To our knowledge, this is the first study that analyzed national sample with intermediate term followed to assess the link between RFP and in-hospital mortality at the time of first readmission. There are many unmeasured variables such as medication compliance, prompt and routine hospital follow-ups after index admission, and availability of resources. From our data, we believe that acuity of illness and the presence of other cardiovascular co-morbidities at the time of index admission are likely to predict early readmission and portents poorer prognosis.

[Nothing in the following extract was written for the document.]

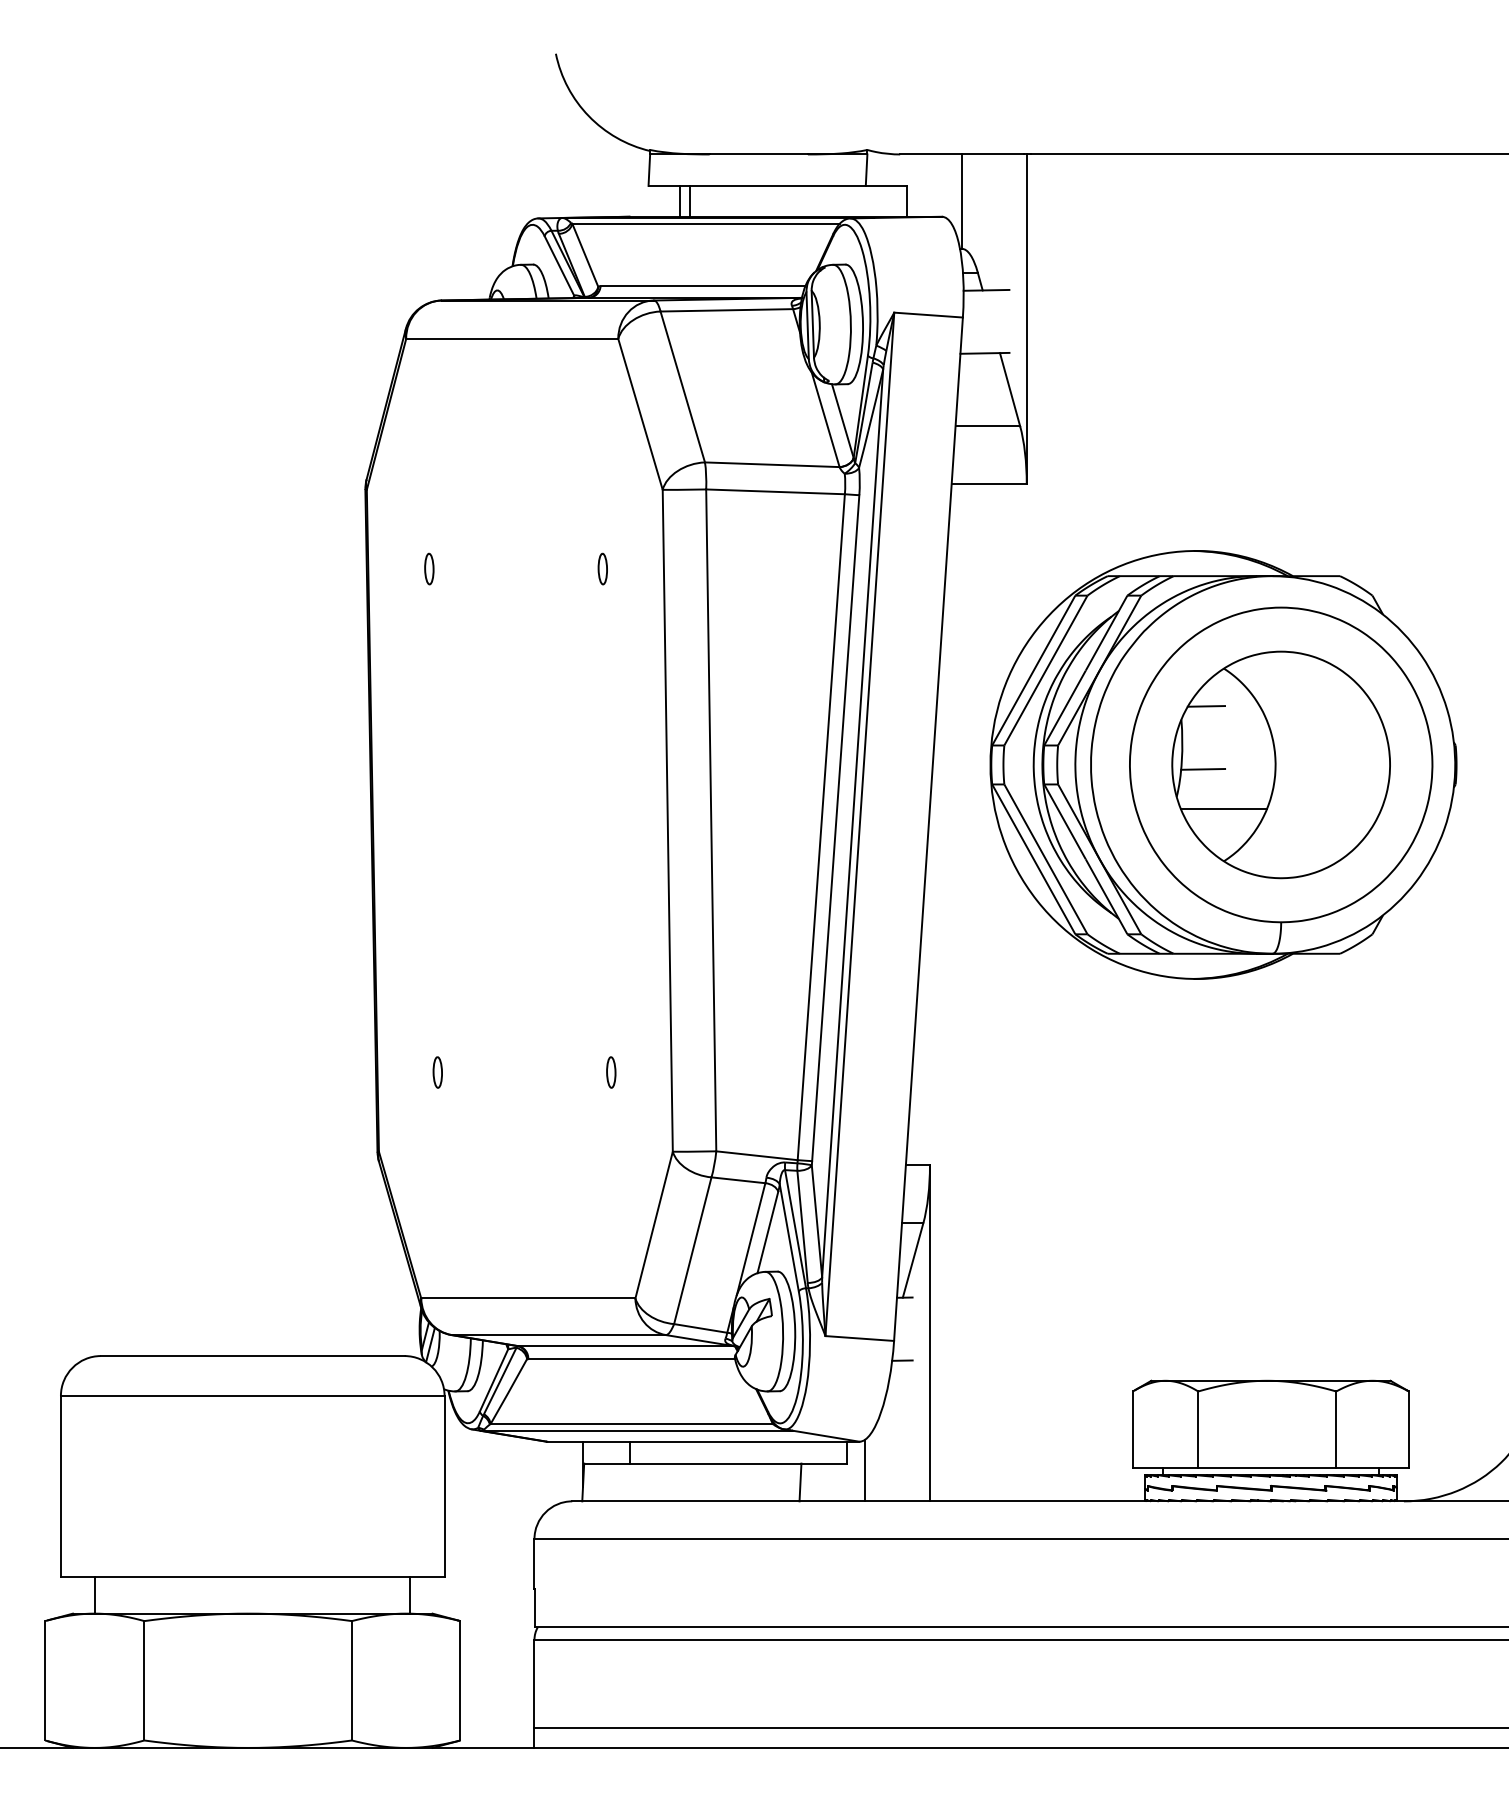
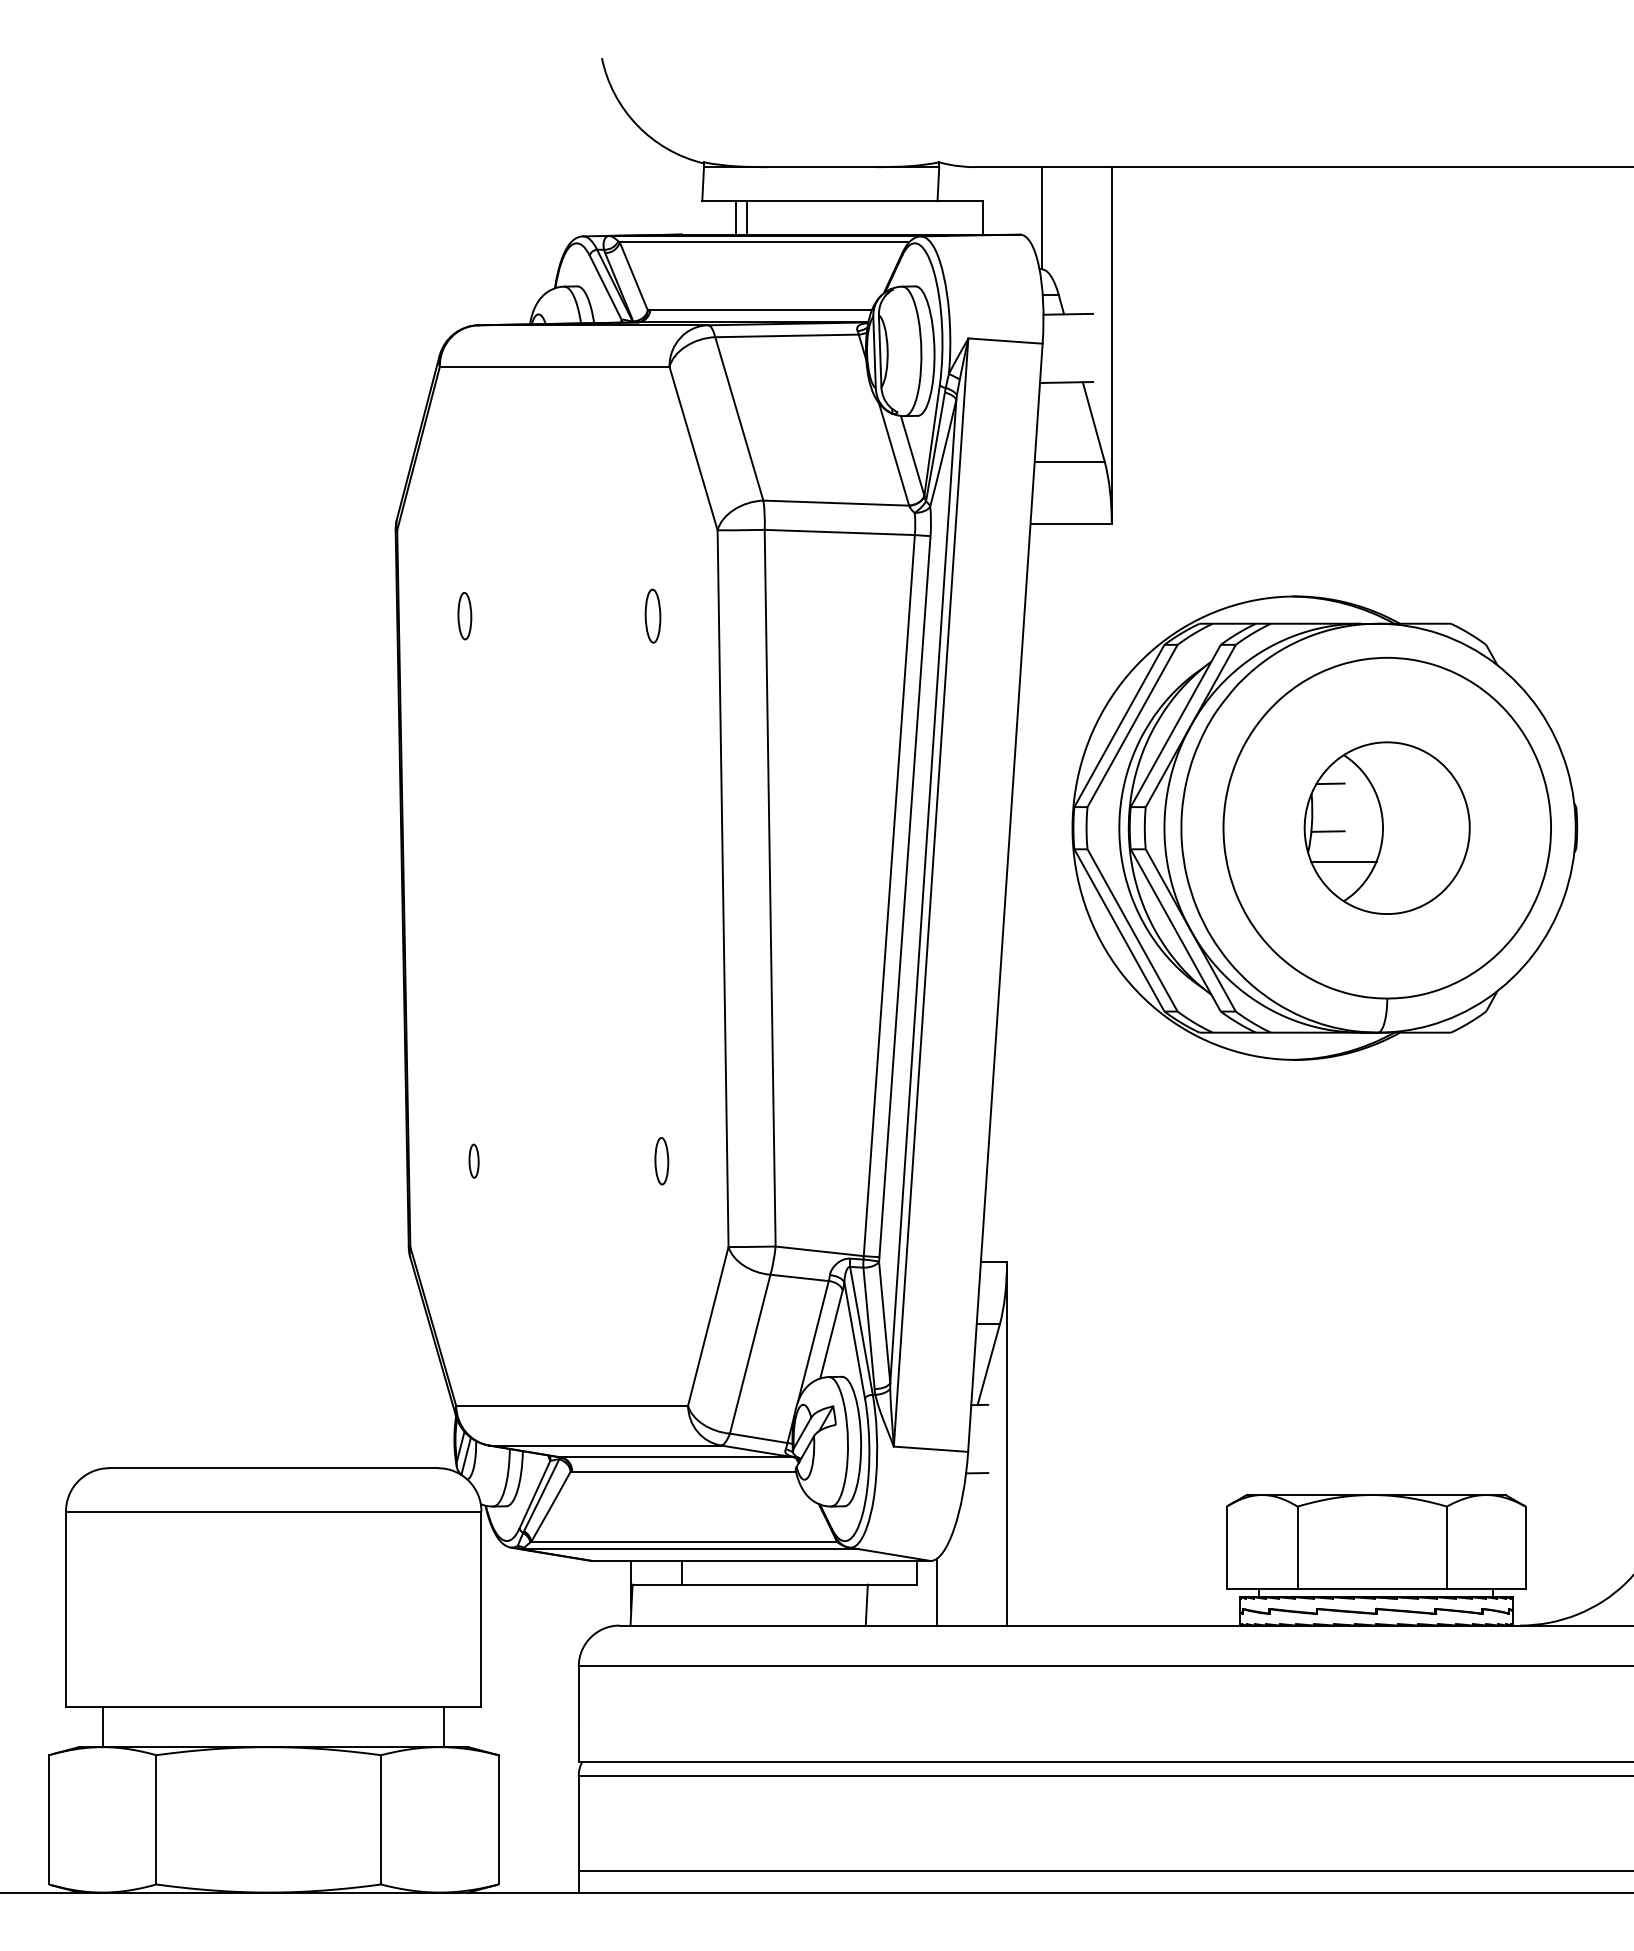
part: (429, 568) -> (465, 615), size x1.4
part: (602, 568) -> (652, 615), size x1.6
part: (1280, 764) -> (1386, 827), size x0.7
part: (611, 1072) -> (662, 1161), size x1.4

Our study has several important limitations. First, when re-evaluating criteria for penalizing criteria for readmission these findings should be taken into consideration. One of the drawbacks of the database is that it may not capture patients who returned to hospitals (i.e., emergency rooms or short-stay units) but were not admitted to the hospital. The study is based on retrospective analysis of the NRD administrative data—which can only draw associative rather than causative relationship. Second, ICD-9 coding system was utilized to identify heart failure patients and the variables of interest. Usage of ICD-9 codes in the setting of administrative data analysis is prone to inaccurate coding and behavioral errors. Nevertheless, in the case of heart failure, the validity of ICD-9 codes was previously evaluated in the literature [19]. Further, we utilized data with a short time period (i.e., 2014 only) to minimize the impact of coding behavior. Moreover, the NRD does not include data on patients who were hospitalized at a different state; hence, some of the readmissions might have been uncaptured by NRD, resulting into underreporting. Nonetheless, the relatively short follow-up duration in our analysis should help minimizing the impact of this factor. Another inherent limitation to NRD, and other administrative database, is the lack of depth in clinical details (i.e., vital signs, laboratory data, outpatient care, etc.). Importantly, the NRD does not provide sufficient data on the duration or severity of heart failure (e.g., ejection fraction and the NYHA class) at the time of admission or readmission. Also, it is not feasible using the NRD to distinguish between “de novo” heart failure and end-stage heart failure patients using the NRD; those are two very contrasting sub-categories with variable readmission and mortality rates. This might raise concern on the generalizability of our conclusions onto certain subset of AHF patient with an advance disease. Similarly, the NRD fails to capture the impact of atrial fibrillation on AHF readmissions as the ICD-9 codes do not distinguish between paroxysmal, persistent, or permanent atrial fibrillation. Hence, we opted not to include atrial fibrillation in our regression model as a predictor for mortality, as this might provide distorted conclusions. Therefore, only a limited number of variables and their impacts on the outcome of interest could be assessed.

Conclusion

In conclusion, the length between index heart failure admission and the first readmission inversely correlates with in-hospital mortality and LOS upon readmission. About 50% of mortality at the time of first readmission occurred in those who were admitted within 30 days. Readmission-free period might be utilized as a marker to identify the subset of heart failure patients at higher mortality risk upon readmission. Developing cardiogenic shock was the single most predictive factor for in-hospital mortality upon readmission.